Despite all this Brass is still able to convince himself that he has made an impression. A few phrases selected from the various e-mails he sent me in a post-conference exchange of correspondence speak for themselves:
"My critique was mild because I was forced to be concise; in paper form I'd have blown it apart even further, the little that was left scattered".
"What I said was being mild compared to how academics can rip into each other's arguments".
"I had one academic ask, afterwards, whether I was a Ph.D student and who was laughing at the way you were dismantled by me not breaking a sweat."
"I'm very well aware from my private discussions what the reaction has been from the majority of the laypeople and all the academics present; even more so as I was aware of you not having talked to the majority of the academics there anyways for if you had been doing so you would have been standing next to me".
"I was afterwards made aware that you are well known for the poor quality research displayed at this international academic conference".
"Notice I didn't make comments on those papers I thought were decent or semi-decent in aspects. I would have made the same comments no matter who presented your paper, but if an archaeologist or an informed layperson had done so then I wager I would have been able to have had an informed and interesting discussion with him/her with mutual respect".

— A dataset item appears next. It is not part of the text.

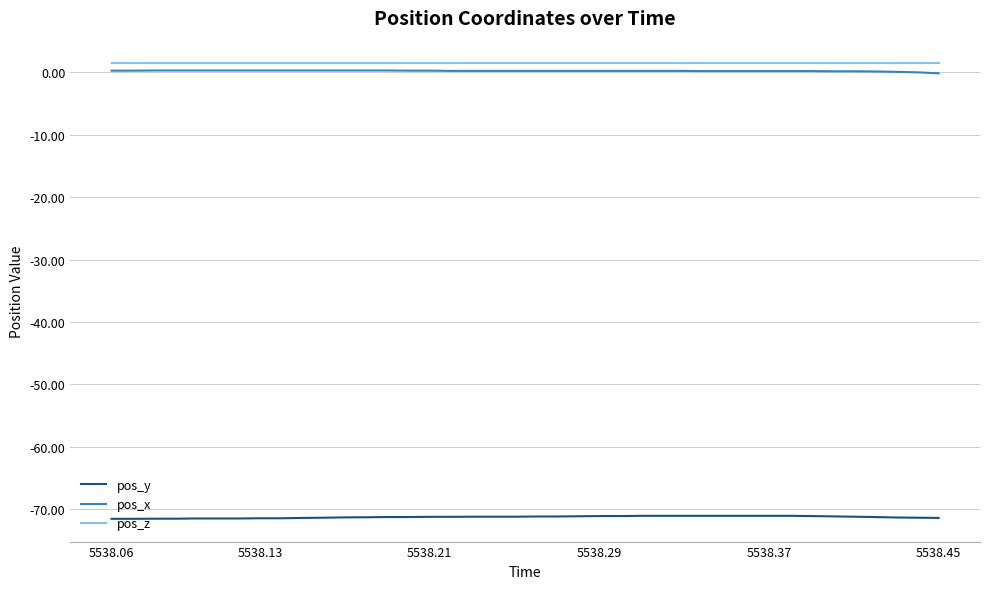

What is the smallest value displayed?

-71.5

"Oh and I suggest that your ego isn't so easily bruised, or is it that you're just sore after the hammerings received for your pseudoscientific works".
What amuses Brass and what sort of respect does he have for other people? In one his emails he confided: "I was particularly amused, btw, to see you and your mistress turn your backs on me as I walked out of the toilet after washing my hands".
Brass admits that his criticisms deviated from the main theme of my presentation. "If you recall,” he wrote, “I posed no question on your diagnosis of that particular skull. I questioned other aspects of your presentation such as the mythical African Eve and why you even attempted to introduce a possible 43,000 year migration from North Africa into Malta". Yet real scholars disagree with Brass. As Christopher Stringer of the Natural History Museum commented in an email to me on 7 October 2003: "Anton, Thanks for this information, which I think would make an interesting publication … it would not surprise me at all if early Maltese came direct from Africa!"
I’ll close with one final characteristic quote from Brass in his emails to me: "You may reply if you wish; as far as I am concerned I have bigger fish to concentrate on".
All of you “big fish” out there beware. Don Quixote is on the loose once again.